RIP Medical Debt looks for medical debt from households falling into at least one of three categories: those whose income is less than twice the federal poverty level, those whose debt is 5% or more of their annual income, and those whose debt exceeds their assets.

Craig Antico, co-founder of RIP Medical Debt, worked for several decades in the financial industry, including in debt buying and collections. His partner and co-founder, Jerry Ashton, also worked in debt buying and collections.

In 2011, the two were introduced to an organization that wanted to draw attention to the issue of crippling debt by buying it from collectors in order to cancel it. In 2014, they decided to start RIP Medical Debt in order to continue and expand those efforts.

“I closed my collection agency and went on this social entrepreneurial track,” Antico said. “I had to go to my pastor and my friends in church and see if I was doing the right thing. … Now I think I did the right thing.”

The desire to help

As of Dec. 3, RIP Medical Debt has wiped out $964 million of especially burdensome medical debt. It has done that mostly with individual donations of less than $300.

Antico and Ashton haven’t solicited donations from congregations or other faith-based organizations, but after information about their nonprofit spread by word-of-mouth and through the media, a wide variety of congregations began to contact them.

RIP Medical Debt buys debt for an average of 1% of what it’s worth -- a $100 donation buys $10,000 of debt.

RIP Medical Debt has now worked with nearly 100 congregations, and churches working with them forgave more than $250 million in debt in 2019. Antico has seen a high level of enthusiasm in their giving, as well as a commitment from pastors to be transparent with congregants about where the money is going.

“There’s a lot of pent-up desire to help,” he said. “It really galvanizes the congregation.”

There are many reasons people in need don’t receive charity care -- free or reduced-fee services -- and advocacy efforts could seek to change policies to ensure that people living in poverty aren’t saddled with medical debt in the first place, Antico said.

Blackmon called the Chicago efforts “a sacred launching pad” for continued debt abolition.
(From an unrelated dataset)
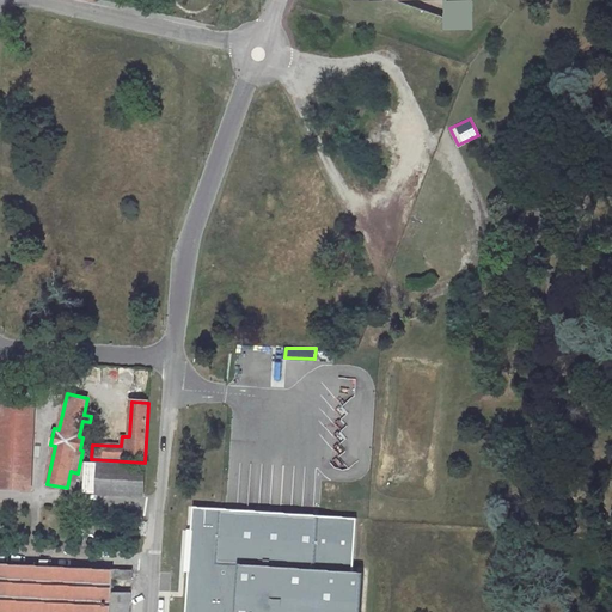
[(35,408),(0,405),(0,488),(30,490),(35,408)]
UCC leaders set a goal of $50,000 to erase an estimated $5 million in medical debt in targeted regions across the country on Giving Tuesday, Dec. 3. The denomination’s Council for Health and Human Service Ministries, which includes UCC-affiliated hospitals, pledged $15,000.

UCC leaders exceeded their goal of $50,000 to erase an estimated $5 million in medical debt in targeted regions across the country on Giving Tuesday, Dec. 3. Donors had given more than $87,000 as of December 9.

What is the role of faith in changing the American health care and insurance systems? How does your theology inform the way that you think about these things?

In this fundraising, the UCC has not sought any grants or major donors outside the denomination. It plans to continue raising funds from its nearly 5,000 congregations, 38 conferences and affiliated organizations to buy and then abolish medical debt each quarter until at least its next national gathering, General Synod 2021.

Blackmon and other UCC leaders also plan to hold politicians accountable during the 2020 election for reforming health care.

“Health care costs are an equal-opportunity destroyer,” Blackmon said. “[This issue] cuts across race; it cuts across geography; it cuts across gender; it cuts across sexuality; it cuts across political parties.”

Questions to consider

  • Medical debt is a wicked problem throughout America. What are other wicked problems that could be addressed in similar ways?
  • This story is one of effective regional partnerships working together to address a problem. Who are your partners at a local or regional level? What organizations, like RIP Medical Debt, could you work with to address other issues?
  • Who in your community or congregation is struggling with medical debt? How could your congregation help them?
  • About 66% of American bankruptcies result from medical debt. What is the role of faith in changing the American health care and insurance systems? How does your theology inform the way that you think about these things?